Segment Start: Records shown
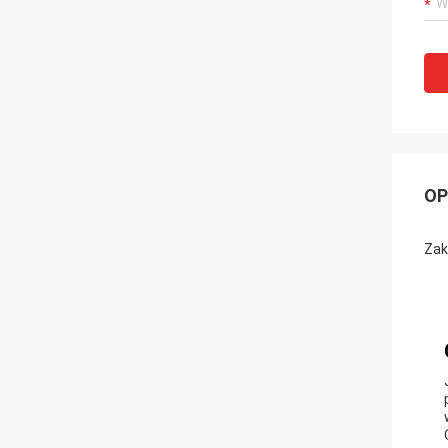
OP
Zak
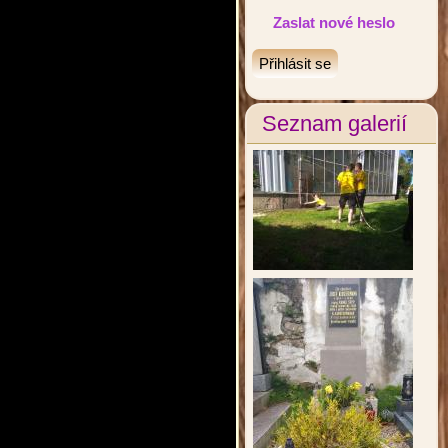
Zaslat nové heslo
Seznam galerií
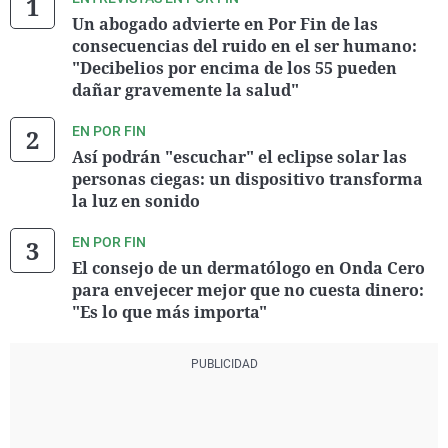
Un abogado advierte en Por Fin de las
consecuencias del ruido en el ser humano:
"Decibelios por encima de los 55 pueden
dañar gravemente la salud"
EN POR FIN
Así podrán "escuchar" el eclipse solar las
personas ciegas: un dispositivo transforma
la luz en sonido
EN POR FIN
El consejo de un dermatólogo en Onda Cero
para envejecer mejor que no cuesta dinero:
"Es lo que más importa"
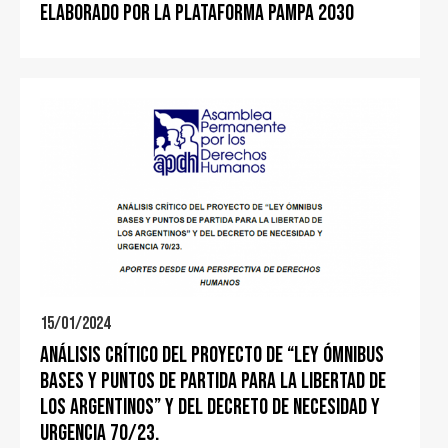
elaborado por la Plataforma PAMPA 2030
15/01/2024
ANÁLISIS CRÍTICO DEL PROYECTO DE “LEY ÓMNIBUS
BASES Y PUNTOS DE PARTIDA PARA LA LIBERTAD DE
LOS ARGENTINOS” Y DEL DECRETO DE NECESIDAD Y
URGENCIA 70/23.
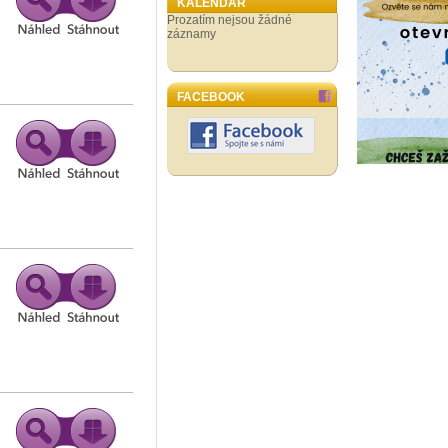
KALENDÁŘ
Prozatím nejsou žádné
záznamy
FACEBOOK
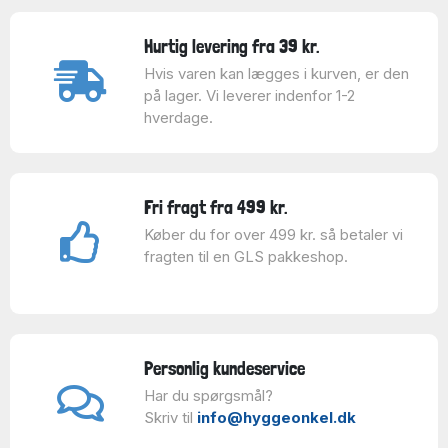
Hurtig levering fra 39 kr.
Hvis varen kan lægges i kurven, er den
på lager. Vi leverer indenfor 1-2
hverdage.
Fri fragt fra 499 kr.
Køber du for over 499 kr. så betaler vi
fragten til en GLS pakkeshop.
Personlig kundeservice
Har du spørgsmål?
Skriv til
info@hyggeonkel.dk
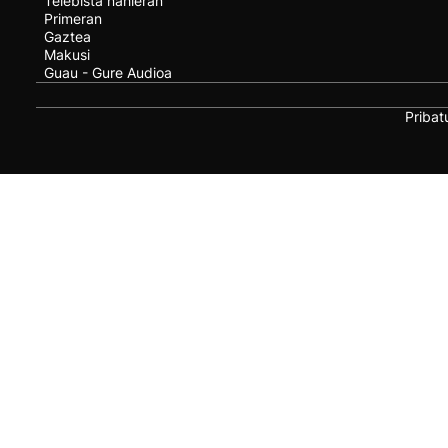
Telebista nahieran
Primeran
Gaztea
Makusi
Guau - Gure Audioa
Pribat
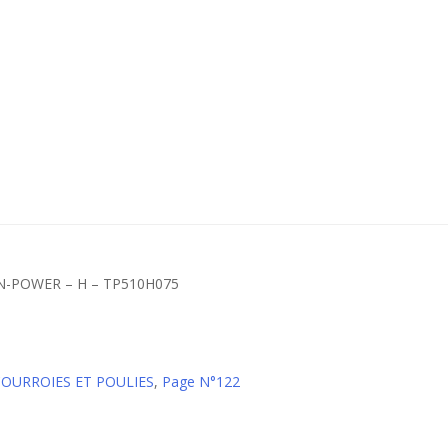
IN-POWER – H – TP510H075
 COURROIES ET POULIES
,
Page N°122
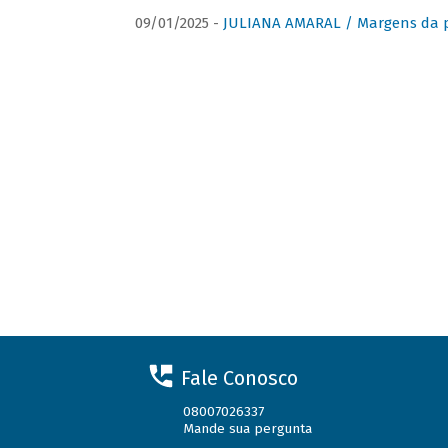
09/01/2025 -
JULIANA AMARAL / Margens da 
Fale Conosco
08007026337
Mande sua pergunta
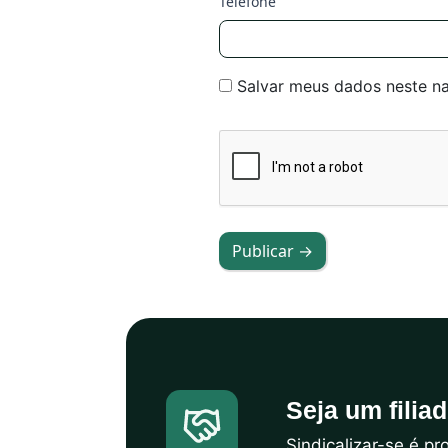
Telefone
Salvar meus dados neste n
Publicar →
Seja um filia
Sindicalizar-se é p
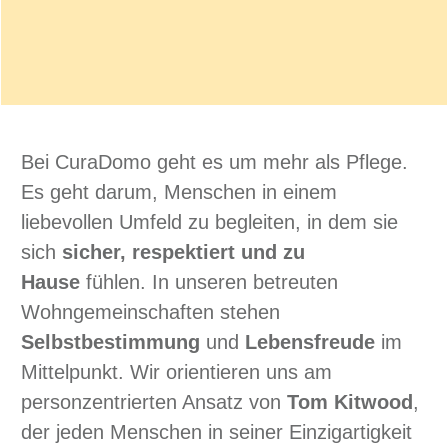
Bei CuraDomo geht es um mehr als Pflege.
Es geht darum, Menschen in einem
liebevollen Umfeld zu begleiten, in dem sie
sich
sicher, respektiert und zu
Hause
fühlen. In unseren betreuten
Wohngemeinschaften stehen
Selbstbestimmung
und
Lebensfreude
im
Mittelpunkt. Wir orientieren uns am
personzentrierten Ansatz von
Tom Kitwood
,
der jeden Menschen in seiner Einzigartigkeit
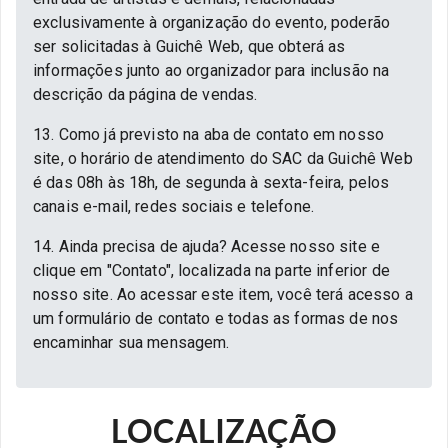
exclusivamente à organização do evento, poderão
ser solicitadas à Guichê Web, que obterá as
informações junto ao organizador para inclusão na
descrição da página de vendas.
13. Como já previsto na aba de contato em nosso
site, o horário de atendimento do SAC da Guichê Web
é das 08h às 18h, de segunda à sexta-feira, pelos
canais e-mail, redes sociais e telefone.
14. Ainda precisa de ajuda? Acesse nosso site e
clique em "Contato", localizada na parte inferior de
nosso site. Ao acessar este item, você terá acesso a
um formulário de contato e todas as formas de nos
encaminhar sua mensagem.
LOCALIZAÇÃO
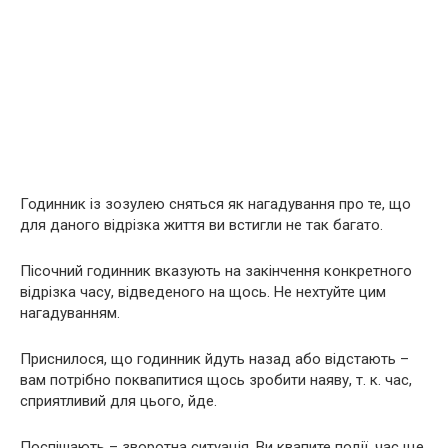
Годинник із зозулею сняться як нагадування про те, що
для даного відрізка життя ви встигли не так багато.
Пісочний годинник вказують на закінчення конкретного
відрізка часу, відведеного на щось. Не нехтуйте цим
нагадуванням.
Приснилося, що годинник йдуть назад або відстають –
вам потрібно поквапитися щось зробити наяву, т. к. час,
сприятливий для цього, йде.
Поспішають – зворотна ситуація. Ви квапите події, час ще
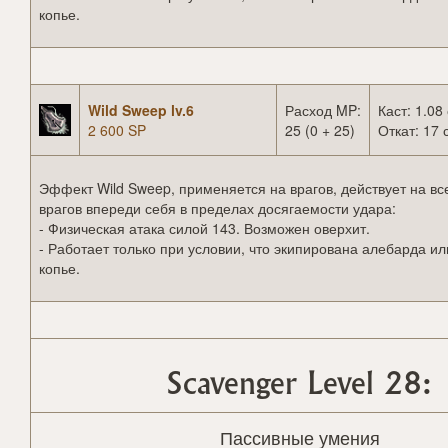
копье.
Wild Sweep lv.6
Расход MP:
Каст: 1.08 
2 600 SP
25 (0 + 25)
Откат: 17 
Эффект Wild Sweep, применяется на врагов, действует на вс
врагов впереди себя в пределах досягаемости удара:
- Физическая атака силой 143. Возможен оверхит.
- Работает только при условии, что экипирована алебарда ил
копье.
Scavenger Level 28:
Пассивные умения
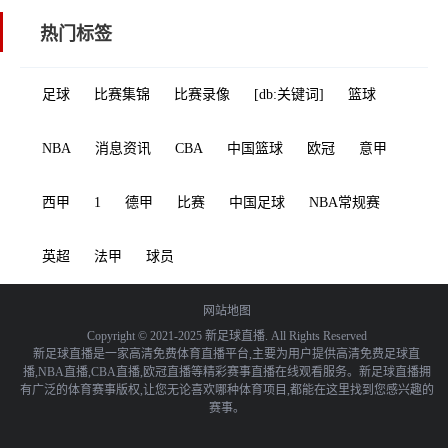
热门标签
足球
比赛集锦
比赛录像
[db:关键词]
篮球
NBA
消息资讯
CBA
中国篮球
欧冠
意甲
西甲
1
德甲
比赛
中国足球
NBA常规赛
英超
法甲
球员
网站地图
Copyright © 2021-2025 新足球直播. All Rights Reserved
新足球直播是一家高清免费体育直播平台,主要为用户提供高清免费足球直
播,NBA直播,CBA直播,欧冠直播等精彩赛事直播在线观看服务。新足球直播拥
有广泛的体育赛事版权,让您无论喜欢哪种体育项目,都能在这里找到您感兴趣的
赛事。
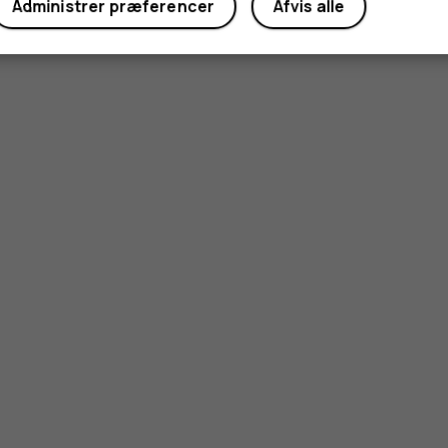
Administrer præferencer
Afvis alle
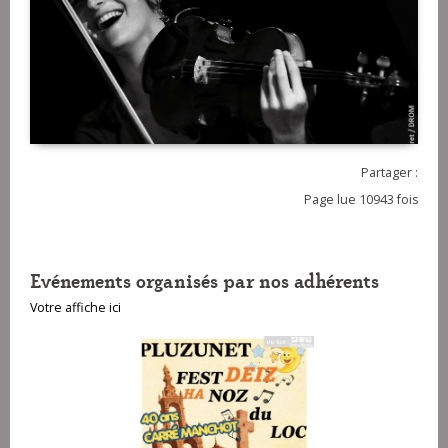
Partager :
Page lue 10943 fois
Evénements organisés par nos adhérents
Votre affiche ici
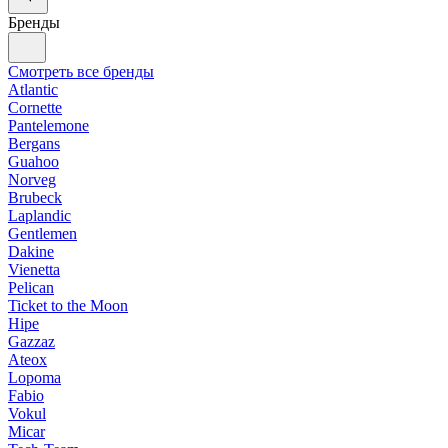
Бренды
Смотреть все бренды
Atlantic
Cornette
Pantelemone
Bergans
Guahoo
Norveg
Brubeck
Laplandic
Gentlemen
Dakine
Vienetta
Pelican
Ticket to the Moon
Hipe
Gazzaz
Ateox
Lopoma
Fabio
Vokul
Micar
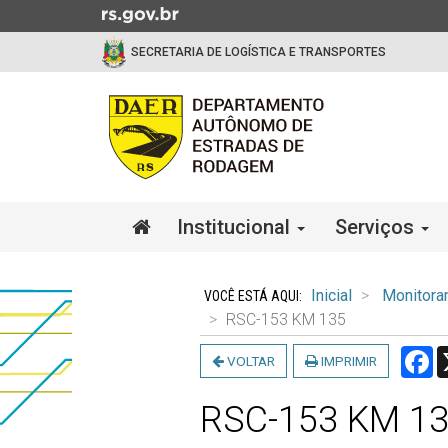
Ir
para
SECRETARIA DE LOGÍSTICA E TRANSPORTES
o
conteúdo
Ir
para
o
menu
Ir
Início
Institucional
Serviços
para
do
a
menu
Início
busca
do
Inicial
Monitora
conteúdo
RSC-153 KM 135
F
VOLTAR
IMPRIMIR
RSC-153 KM 1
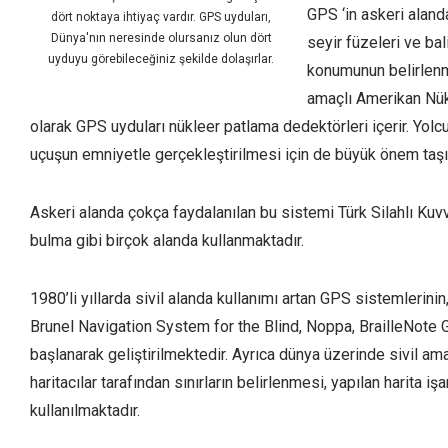
GPS ‘in askeri alanda
dört noktaya ihtiyaç vardır. GPS uyduları,
Dünya'nın neresinde olursanız olun dört
seyir füzeleri ve ba
uyduyu görebileceğiniz şekilde dolaşırlar.
konumunun belirlenme
amaçlı Amerikan Nük
olarak GPS uyduları nükleer patlama dedektörleri içerir. Yolcu
uçuşun emniyetle gerçekleştirilmesi için de büyük önem taşı
Askeri alanda çokça faydalanılan bu sistemi Türk Silahlı Kuvve
bulma gibi birçok alanda kullanmaktadır.
1980’li yıllarda sivil alanda kullanımı artan GPS sistemlerinin
Brunel Navigation System for the Blind, Noppa, BrailleNote
başlanarak geliştirilmektedir. Ayrıca dünya üzerinde sivil ama
haritacılar tarafından sınırların belirlenmesi, yapılan harita i
kullanılmaktadır.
Segment End: Records shown
Task objective: Pick out every line above that contains the string "Wild" and copy each one. Case counts, so match uppercase and lowercase letters precisely.

Result for this exercise:
Wild Sweep lv.6
Эффект Wild Sweep, применяется на врагов, действует на вс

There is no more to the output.